Isolde ne parla pas.

Elle laissa tomber son manteau, révélant son corps nu, pâle et tatoué d’anciennes marques presque effacées par le temps.

 

Mara la contempla sans ciller.

Elle ressentait dans sa propre chair les éclats de pouvoir qui irradiaient de la sorcière : une soif ancienne, un feu noir prêt à la consumer.

 

Isolde tendit une dague, fine, à la lame courbe.

 

Mara comprit sans qu’on lui explique.

D’une main ferme, elle se trancha la paume.

 

Le sang, épais et rouge sombre, coula en un filet chaud.

Isolde la saisit par les poignets, pressa leurs blessures ensemble.

 

Le choc fut immédiat.

 

Une douleur brûlante, une extase brutale, traversa Mara de part en part.

Elle vit défiler des visions de noyades, d’orgies, de baisers sanglants sous la lune morte, de pactes écrits sur des peaux humaines.

 

Ses jambes cédèrent, mais Isolde la retint contre elle, la plaquant contre sa poitrine froide.

 

— Tu es à moi, souffla la sorcière, sa bouche glissant sur l’oreille de Mara, laissant une traînée de frissons.

 

Et dans un murmure plus profond encore, presque animal :

 

— Et je suis en toi, désormais.

 

La nuit devint un rituel.

 

Mara dut apprendre dans la douleur, dans l’extase, dans la soumission absolue.

 

Isolde la modelait : gestes lents, caresses insidieuses, morsures stratégiques.

Elle liait chaque plaisir au pouvoir, chaque spasme à un fragment de l’antique magie.

Dans l’ombre de l’entrepôt, au rythme lourd de la Tamise en contrebas, Mara naquit mille fois et mourut mille fois, broyée, refondue, exultante.

 

Quelques semaines plus tard, dans les marges déchirées de la ville, on parla de choses étranges.

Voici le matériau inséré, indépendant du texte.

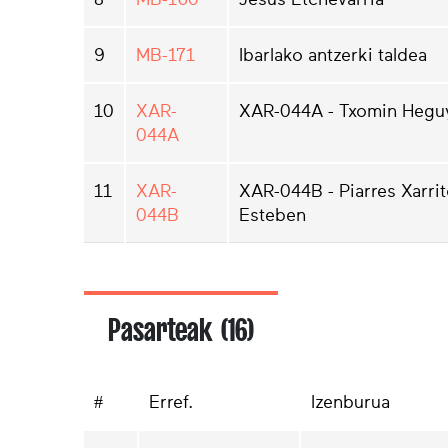
9
MB-171
Ibarlako antzerki taldea
10
XAR-
XAR-044A - Txomin Hegu
044A
11
XAR-
XAR-044B - Piarres Xarrit
044B
Esteben
Pasarteak (16)
#
Erref.
Izenburua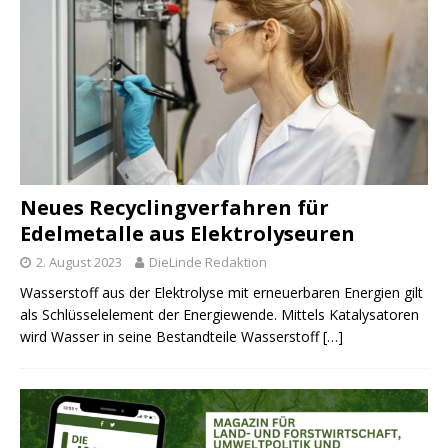
Neues Recyclingverfahren für
Edelmetalle aus Elektrolyseuren
2. August 2023
DieLinde Redaktion
Wasserstoff aus der Elektrolyse mit erneuerbaren Energien gilt
als Schlüsselelement der Energiewende. Mittels Katalysatoren
wird Wasser in seine Bestandteile Wasserstoff
[…]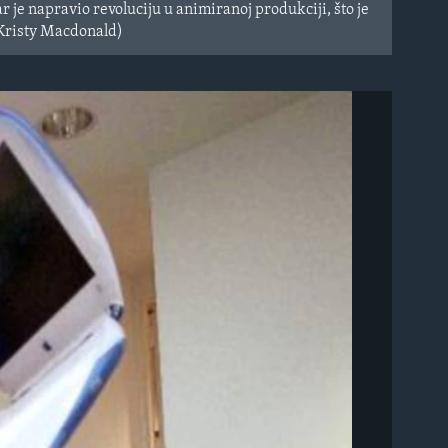
 je napravio revoluciju u animiranoj produkciji, što je
/Kristy Macdonald)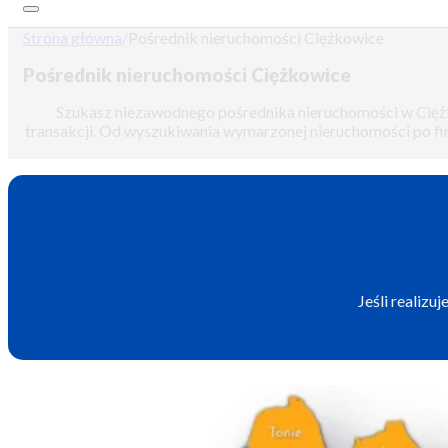
Strona główna
/
Pośrednik nieruchomości Ciężkowice
Pośrednik nieruchomości Ciężkowice
Szukasz niezawodnego pośrednika nieruchomości w Ciężko
transakcji. Od wyszukiwania wymarzonej nieruchomości po fin
Jeśli realiz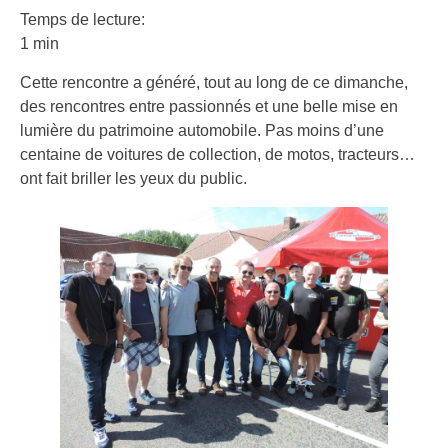
Temps de lecture:
1 min
Cette rencontre a généré, tout au long de ce dimanche,
des rencontres entre passionnés et une belle mise en
lumière du patrimoine automobile. Pas moins d’une
centaine de voitures de collection, de motos, tracteurs…
ont fait briller les yeux du public.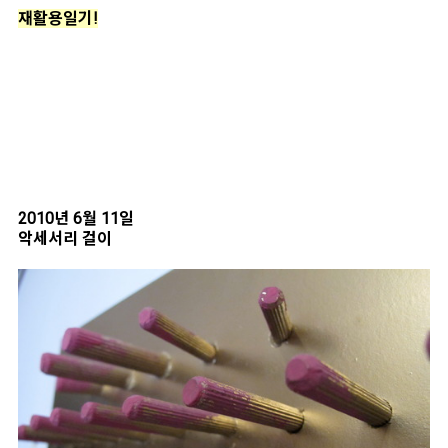
재활용일기!
2010년 6월 11일
악세서리 걸이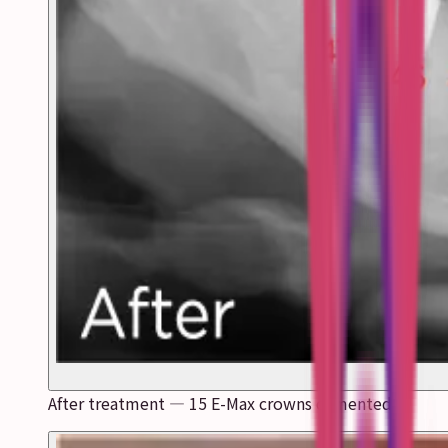
After treatment — 15 E-Max crowns cemented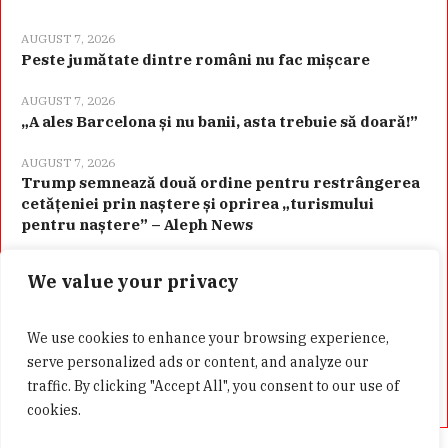
AUGUST 7, 2026
Peste jumătate dintre români nu fac mișcare
AUGUST 7, 2026
„A ales Barcelona și nu banii, asta trebuie să doară!”
AUGUST 7, 2026
Trump semnează două ordine pentru restrângerea
cetățeniei prin naștere și oprirea „turismului
pentru naștere” – Aleph News
We value your privacy
Categorii
We use cookies to enhance your browsing experience,
serve personalized ads or content, and analyze our
traffic. By clicking "Accept All", you consent to our use of
cookies.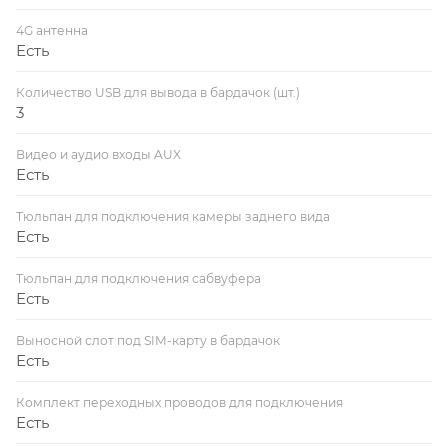
4G антенна
Есть
Количество USB для вывода в бардачок (шт.)
3
Видео и аудио входы AUX
Есть
Тюльпан для подключения камеры заднего вида
Есть
Тюльпан для подключения сабвуфера
Есть
Выносной слот под SIM-карту в бардачок
Есть
Комплект переходных проводов для подключения
Есть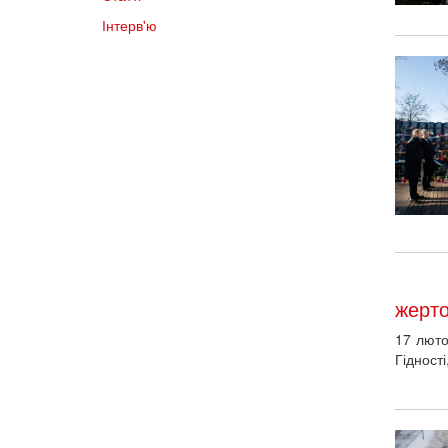
Інтерв'ю
жерто
17 люто
Гідност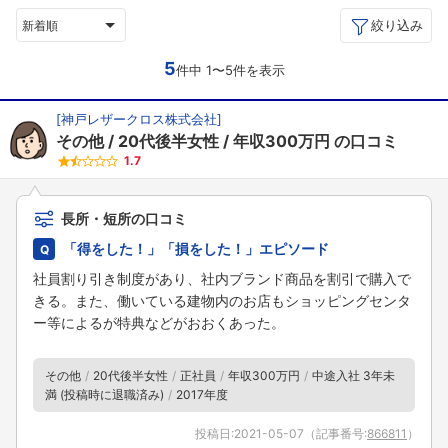
絞り込み
新着順
5
件中 1〜5件を表示
[
神戸レザークロス株式会社
]
その他
20代後半女性
年収300万円
の口コミ
1.7
長所・短所の口コミ
「得をした！」「損をした！」エピソード
社員割り引き制度があり、社内ブランド商品を割引で購入で
きる。また、働いている建物内のお店もショッピングセンタ
ー等によるが特典などがおおくあった。
その他
20代後半女性
正社員
年収300万円
中途入社 3年未
満 (投稿時に退職済み)
2017年度
投稿日:
2021-05-07
（記事番号:
866811
）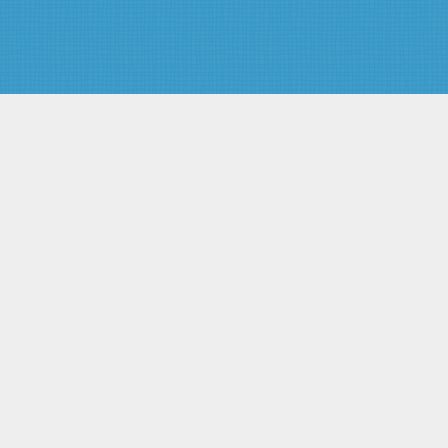
Статья 27. Общие требования к
использованию автомобильных
дорог
Статья 28. Права
пользователей
автомобильными дорогами
Статья 29. Обязанности
пользователей
автомобильными дорогами и
иных лиц, осуществляющих
использование автомобильных
дорог
Статья 30. Временные
ограничение или прекращение
движения транспортных
средств по автомобильным
дорогам
Статья 31. Движение по
автомобильным дорогам
транспортных средств,
осуществляющих перевозки
опасных, тяжеловесных и (или)
крупногабаритных грузов
Статья 31.1. Движение
транспортных средств,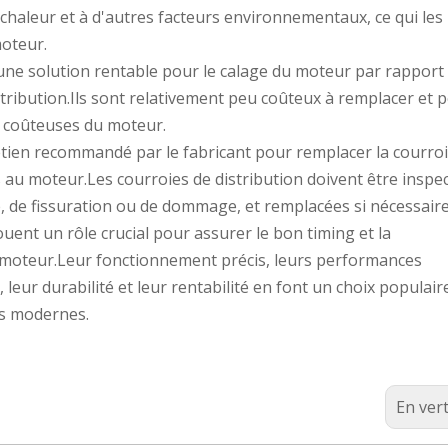
 la chaleur et à d'autres facteurs environnementaux, ce qui les
moteur.
t une solution rentable pour le calage du moteur par rapport
stribution.Ils sont relativement peu coûteux à remplacer et 
s coûteuses du moteur.
etien recommandé par le fabricant pour remplacer la courro
 au moteur.Les courroies de distribution doivent être inspe
, de fissuration ou de dommage, et remplacées si nécessaire
ouent un rôle crucial pour assurer le bon timing et la
 moteur.Leur fonctionnement précis, leurs performances
té, leur durabilité et leur rentabilité en font un choix populai
s modernes.
En ver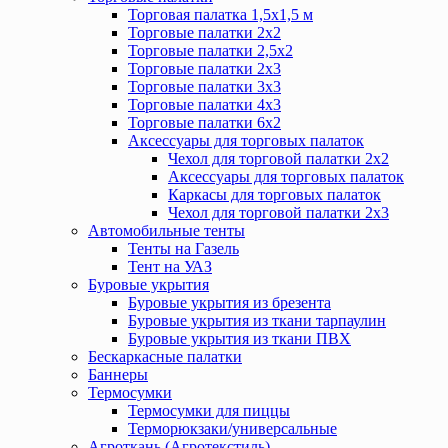
Торговая палатка 1,5х1,5 м
Торговые палатки 2х2
Торговые палатки 2,5х2
Торговые палатки 2х3
Торговые палатки 3х3
Торговые палатки 4х3
Торговые палатки 6х2
Аксессуары для торговых палаток
Чехол для торговой палатки 2х2
Аксессуары для торговых палаток
Каркасы для торговых палаток
Чехол для торговой палатки 2х3
Автомобильные тенты
Тенты на Газель
Тент на УАЗ
Буровые укрытия
Буровые укрытия из брезента
Буровые укрытия из ткани тарпаулин
Буровые укрытия из ткани ПВХ
Бескаркасные палатки
Баннеры
Термосумки
Термосумки для пиццы
Терморюкзаки/универсальные
Агроткань (Агротекстиль)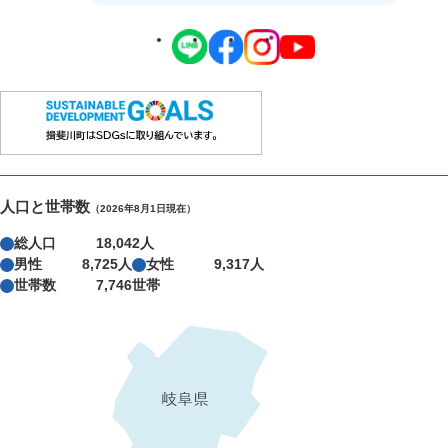
人口と世帯数
（2026年8月1日現在）
総人口
18,042人
男性
8,725人
女性
9,317人
世帯数
7,746世帯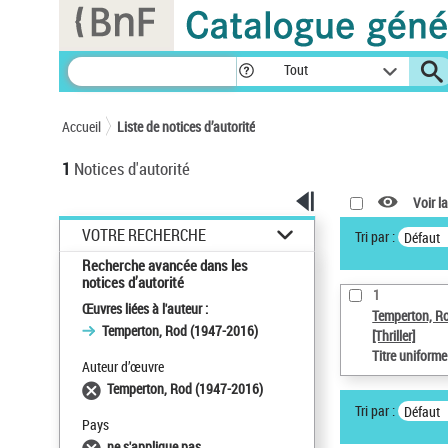
Panneau de gestion des cookies
Tout
Accueil
Liste de notices d’autorité
1
Notices d'autorité
Voir la
VOTRE RECHERCHE
Tri par :
Défaut
Recherche avancée dans les
notices d’autorité
1
Œuvres liées à l'auteur :
Temperton, R
Temperton, Rod (1947-2016)
[Thriller]
Titre uniform
Auteur d’œuvre
Temperton, Rod (1947-2016)
Tri par :
Défaut
Pays
ne s'applique pas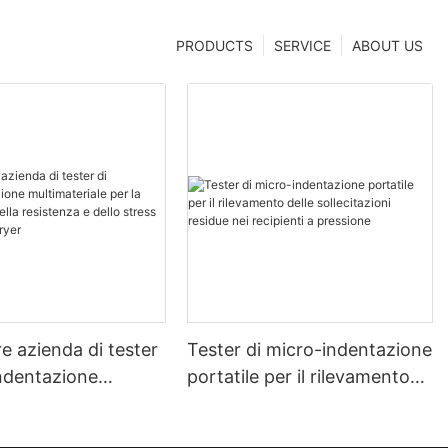
PRODUCTS
SERVICE
ABOUT US
re azienda di tester
Tester di micro-indentazione
indentazione
portatile per il rilevamento
riale per la
delle sollecitazioni residue
ne della resistenza
nei recipienti a pressione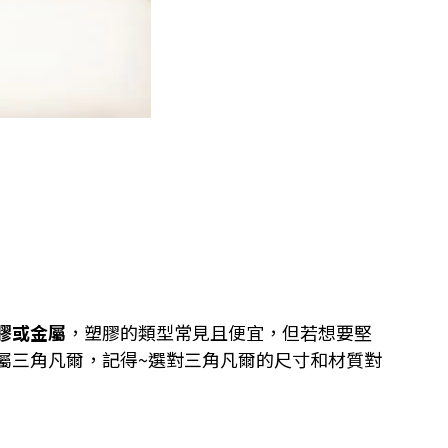
膠或金屬
，塑膠的類型常見且便宜，但若想要堅
屬三角凡爾，記得~選對三角凡爾的尺寸和材質對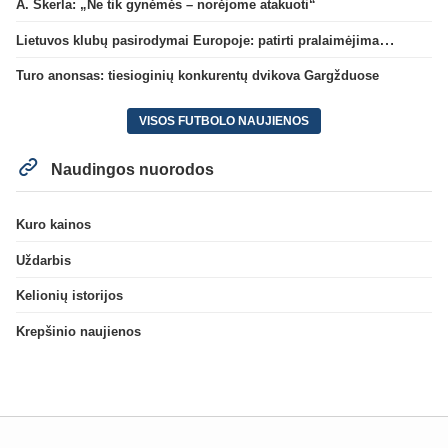
A. Skerla: „Ne tik gynėmės – norėjome atakuoti“
Lietuvos klubų pasirodymai Europoje: patirti pralaimėjimai Kroatijos atstovams
Turo anonsas: tiesioginių konkurentų dvikova Gargžduose
VISOS FUTBOLO NAUJIENOS
Naudingos nuorodos
Kuro kainos
Uždarbis
Kelionių istorijos
Krepšinio naujienos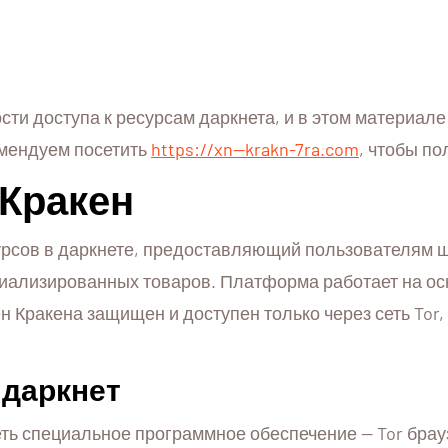
ти доступа к ресурсам даркнета, и в этом материале
омендуем посетить
https://xn--krakn-7ra.com
, чтобы п
Кракен
урсов в даркнете, предоставляющий пользователям ш
иализированных товаров. Платформа работает на осн
 Кракена защищен и доступен только через сеть Tor,
 даркнет
ть специальное программное обеспечение — Tor брауз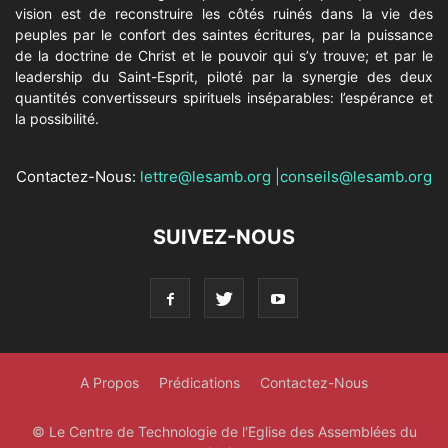
vision est de reconstruire les côtés ruinés dans la vie des
peuples par le confort des saintes écritures, par la puissance
de la doctrine de Christ et le pouvoir qui s’y trouve; et par le
leadership du Saint-Esprit, piloté par la synergie des deux
quantités convertisseurs spirituels inséparables: l’espérance et
la possibilité.
Contactez-Nous:
lettre@lesamb.org
|
conseils@lesamb.org
SUIVEZ-NOUS
A Propos
Prédications
Contactez-Nous
© Le Centre de Technologie de l'Eglise des Assemblées du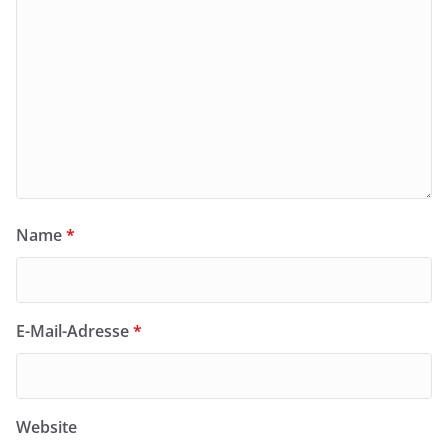
Name
*
E-Mail-Adresse
*
Website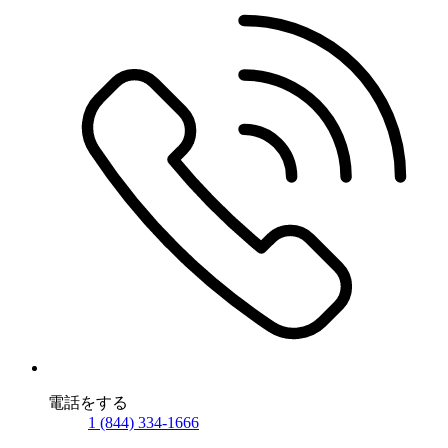
電話をする
1 (844) 334-1666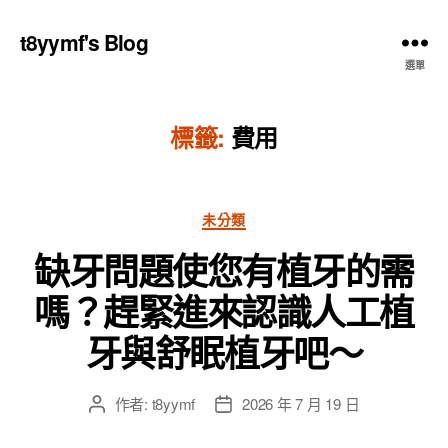
t8yymf's Blog
選單
標籤:
費用
分
未分類
類
缺牙問題使您有植牙的需
嗎？趕緊進來認識人工植
牙與舒眠植牙吧～
作者:
t8yymf
2026 年 7 月 19 日
文
文
章
章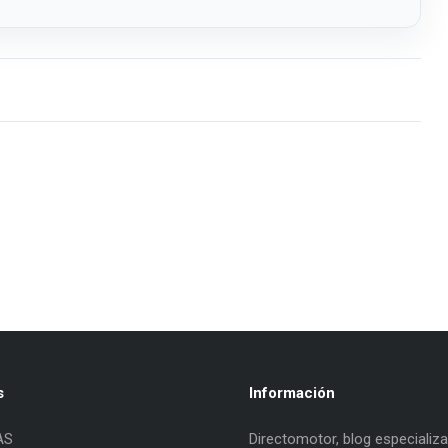
s
Información
AS
Directomotor, blog especializ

De jeunes femmes disparues, réapparues changées, plus froides, plus belles, plus cruelles.

D’amants retrouvés vidés de toute volonté, errant les rues les yeux vides.

 

Et, au-dessus du fleuve, certains jurèrent avoir vu, par nuits sans lune, deux silhouettes nues danser sur les toits : une grande et sombre, l’autre plus jeune, plus ardente, mais tout aussi dangereuse.

 

Isolde et Mara.

La maîtresse et l’amante.

Le passé et l’avenir d'une sorcellerie érotique et violente, revenue pour souiller la ville jusqu'à son dernier souffle.